The accuracy and the kappa coefficient was similar across all models, thus how they perform on predicting each brand will be the decisive factor as to which model to procede with. The only pre-processing that was done is normalizing the population so that it has a mean of 1 and a standard deviation of 0. To add to it, no tuning was done to the models beside the automatic ones because it did not seem to make a significant difference.
In this case (brand preference) I think it is more important to minimize the False Positives and maximize the True Positive. In other words, it is better to correctly predict which brand customers choose even if that means less brand preference predictions overall.

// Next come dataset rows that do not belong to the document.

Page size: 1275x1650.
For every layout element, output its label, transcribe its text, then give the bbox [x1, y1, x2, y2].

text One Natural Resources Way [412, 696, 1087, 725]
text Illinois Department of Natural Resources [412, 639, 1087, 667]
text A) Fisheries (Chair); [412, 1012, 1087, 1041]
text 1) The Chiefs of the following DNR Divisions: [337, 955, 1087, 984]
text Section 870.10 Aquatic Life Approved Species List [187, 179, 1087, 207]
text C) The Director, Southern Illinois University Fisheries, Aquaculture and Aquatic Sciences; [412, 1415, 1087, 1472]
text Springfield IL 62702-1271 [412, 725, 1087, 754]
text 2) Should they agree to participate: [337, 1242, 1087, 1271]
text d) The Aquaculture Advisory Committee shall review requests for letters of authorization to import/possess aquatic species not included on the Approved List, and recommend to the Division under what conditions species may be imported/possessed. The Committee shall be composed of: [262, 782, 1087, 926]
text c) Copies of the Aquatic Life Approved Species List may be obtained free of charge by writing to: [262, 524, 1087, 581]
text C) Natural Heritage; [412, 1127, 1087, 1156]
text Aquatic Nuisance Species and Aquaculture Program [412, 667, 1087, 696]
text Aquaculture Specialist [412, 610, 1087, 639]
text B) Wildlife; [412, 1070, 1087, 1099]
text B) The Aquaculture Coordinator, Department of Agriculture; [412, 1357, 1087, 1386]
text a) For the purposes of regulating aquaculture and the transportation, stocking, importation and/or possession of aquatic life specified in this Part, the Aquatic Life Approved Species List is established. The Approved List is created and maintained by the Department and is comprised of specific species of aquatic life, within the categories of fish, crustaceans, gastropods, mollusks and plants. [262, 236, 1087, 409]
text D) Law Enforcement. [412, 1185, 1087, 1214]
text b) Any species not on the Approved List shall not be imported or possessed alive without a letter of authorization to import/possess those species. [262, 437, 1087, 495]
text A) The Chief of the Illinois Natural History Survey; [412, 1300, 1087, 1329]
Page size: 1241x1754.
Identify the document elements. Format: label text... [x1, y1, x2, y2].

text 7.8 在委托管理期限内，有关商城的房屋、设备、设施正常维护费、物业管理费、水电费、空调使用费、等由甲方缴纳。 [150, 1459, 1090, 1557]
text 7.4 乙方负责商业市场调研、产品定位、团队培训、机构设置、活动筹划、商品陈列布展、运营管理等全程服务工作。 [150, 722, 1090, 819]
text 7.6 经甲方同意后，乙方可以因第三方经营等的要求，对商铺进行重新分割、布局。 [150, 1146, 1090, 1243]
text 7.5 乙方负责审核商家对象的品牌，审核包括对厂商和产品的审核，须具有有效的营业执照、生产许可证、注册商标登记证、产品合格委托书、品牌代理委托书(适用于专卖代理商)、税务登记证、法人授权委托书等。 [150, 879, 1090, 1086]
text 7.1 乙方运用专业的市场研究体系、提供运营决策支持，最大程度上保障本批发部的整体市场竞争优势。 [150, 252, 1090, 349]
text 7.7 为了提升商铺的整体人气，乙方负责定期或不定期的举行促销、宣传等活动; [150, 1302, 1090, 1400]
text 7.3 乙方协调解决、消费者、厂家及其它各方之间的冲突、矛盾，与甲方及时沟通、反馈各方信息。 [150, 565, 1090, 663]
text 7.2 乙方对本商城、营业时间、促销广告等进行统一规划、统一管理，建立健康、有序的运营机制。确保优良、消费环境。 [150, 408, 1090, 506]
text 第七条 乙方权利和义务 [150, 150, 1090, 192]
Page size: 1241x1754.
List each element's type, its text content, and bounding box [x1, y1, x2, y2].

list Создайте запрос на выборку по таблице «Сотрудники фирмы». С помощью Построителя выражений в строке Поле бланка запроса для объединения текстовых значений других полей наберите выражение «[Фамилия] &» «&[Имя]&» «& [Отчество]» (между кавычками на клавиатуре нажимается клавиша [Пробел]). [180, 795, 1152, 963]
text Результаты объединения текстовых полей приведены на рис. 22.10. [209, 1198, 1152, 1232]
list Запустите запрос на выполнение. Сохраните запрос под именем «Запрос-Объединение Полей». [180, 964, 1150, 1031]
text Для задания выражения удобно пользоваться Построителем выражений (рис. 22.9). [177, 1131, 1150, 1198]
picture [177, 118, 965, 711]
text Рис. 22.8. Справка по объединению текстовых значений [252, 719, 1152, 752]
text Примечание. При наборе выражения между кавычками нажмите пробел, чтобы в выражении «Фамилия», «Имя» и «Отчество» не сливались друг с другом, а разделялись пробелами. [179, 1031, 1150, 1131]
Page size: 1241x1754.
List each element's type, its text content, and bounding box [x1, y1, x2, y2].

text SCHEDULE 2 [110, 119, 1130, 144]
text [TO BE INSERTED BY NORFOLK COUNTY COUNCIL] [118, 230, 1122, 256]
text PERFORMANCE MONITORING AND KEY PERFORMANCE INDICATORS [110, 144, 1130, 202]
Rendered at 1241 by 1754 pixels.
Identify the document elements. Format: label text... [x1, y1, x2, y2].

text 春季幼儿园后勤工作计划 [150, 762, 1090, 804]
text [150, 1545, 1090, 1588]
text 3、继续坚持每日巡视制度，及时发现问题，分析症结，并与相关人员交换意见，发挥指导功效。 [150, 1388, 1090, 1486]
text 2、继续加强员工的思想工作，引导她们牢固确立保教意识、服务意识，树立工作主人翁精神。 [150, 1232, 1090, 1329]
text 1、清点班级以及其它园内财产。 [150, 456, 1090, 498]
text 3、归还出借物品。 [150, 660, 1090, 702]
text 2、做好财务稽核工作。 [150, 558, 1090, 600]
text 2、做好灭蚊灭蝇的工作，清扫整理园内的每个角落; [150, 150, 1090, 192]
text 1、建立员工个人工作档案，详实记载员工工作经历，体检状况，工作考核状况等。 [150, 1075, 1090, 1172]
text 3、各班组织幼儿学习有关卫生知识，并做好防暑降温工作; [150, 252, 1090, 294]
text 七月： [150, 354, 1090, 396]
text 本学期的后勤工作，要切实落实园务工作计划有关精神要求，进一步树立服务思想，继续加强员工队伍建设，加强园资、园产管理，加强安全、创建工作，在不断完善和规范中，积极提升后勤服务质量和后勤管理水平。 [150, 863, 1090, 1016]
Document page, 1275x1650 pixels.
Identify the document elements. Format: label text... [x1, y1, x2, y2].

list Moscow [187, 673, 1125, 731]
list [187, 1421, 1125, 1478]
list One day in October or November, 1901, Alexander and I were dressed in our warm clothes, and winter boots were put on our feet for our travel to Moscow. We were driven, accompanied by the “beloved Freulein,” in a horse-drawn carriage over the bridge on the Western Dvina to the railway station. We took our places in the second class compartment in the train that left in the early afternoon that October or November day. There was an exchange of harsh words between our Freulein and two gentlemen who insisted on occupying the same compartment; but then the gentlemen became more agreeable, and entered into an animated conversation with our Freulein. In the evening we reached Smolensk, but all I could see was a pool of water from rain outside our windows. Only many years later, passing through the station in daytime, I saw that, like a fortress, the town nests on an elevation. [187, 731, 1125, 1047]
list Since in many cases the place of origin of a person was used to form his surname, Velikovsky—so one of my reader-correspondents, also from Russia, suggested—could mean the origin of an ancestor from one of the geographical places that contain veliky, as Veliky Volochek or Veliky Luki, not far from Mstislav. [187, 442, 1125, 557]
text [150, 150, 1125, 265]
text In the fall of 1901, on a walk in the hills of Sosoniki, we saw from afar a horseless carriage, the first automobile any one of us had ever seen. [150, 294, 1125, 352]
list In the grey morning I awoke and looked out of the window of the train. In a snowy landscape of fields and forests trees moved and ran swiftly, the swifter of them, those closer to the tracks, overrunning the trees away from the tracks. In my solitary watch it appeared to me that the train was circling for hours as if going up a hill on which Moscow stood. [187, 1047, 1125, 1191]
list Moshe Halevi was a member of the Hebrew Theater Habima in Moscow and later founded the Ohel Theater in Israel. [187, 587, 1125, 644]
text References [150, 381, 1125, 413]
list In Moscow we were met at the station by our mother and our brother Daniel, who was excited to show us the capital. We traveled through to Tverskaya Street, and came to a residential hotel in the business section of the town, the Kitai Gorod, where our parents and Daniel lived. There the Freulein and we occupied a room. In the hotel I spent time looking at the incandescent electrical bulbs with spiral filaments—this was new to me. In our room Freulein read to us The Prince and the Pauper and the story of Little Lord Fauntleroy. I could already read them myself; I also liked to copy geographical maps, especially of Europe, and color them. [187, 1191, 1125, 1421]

Choosing GBM as a upper threshold to prevent from overfitting, the best model turns out to be the **Support Vector Machine** (slightly better than Random Forest). SVM did better at predicting *Acer* lovers and for such relatively small dataset and no outliers at all, SVM was chosen for predictions.

#Predictions 

The graph below shows how the brand preferences are distributed. Similar to the Complete Survey, 38% of the customers chose *Acer* and the rest chose *Sony*.

```{r, warning=FALSE}
pred <- predict(modelSvm,  newdata = new_thedata)

f <- ggplot(new_thedata, aes(pred, fill = pred)) +
  geom_histogram(stat = "count") +
  labs(title = "Brand Preference Predictions - SVM", x = "Predictions", y = "Count") +
  scale_fill_manual(labels = c("Acer", "Sony"), values = c("#E6B61C", "#940FD6")) +
  guides(fill = guide_legend(title = "Brand")) +
  theme(legend.position = c(0.09, 0.9), legend.background = element_rect("lightblue"))

f

```

#Conclusion

The findings from this report have a high confidence level of accuracy and reliability for taking action in the future. By maximizing the True Positives it would help the sales and marketing team to focus their commercial efforts and reduce costs(time & budget). Beside smoothing internal operations this would also allow Blackwell to pursue deeper and more meaningful customer relationships which would increase a customer's lifetime value for the company and increase profits in the long run. Future recommendations for better brand predictions would include: a higher number of surveyed people and a more extensive list of attributes to profile customers even better.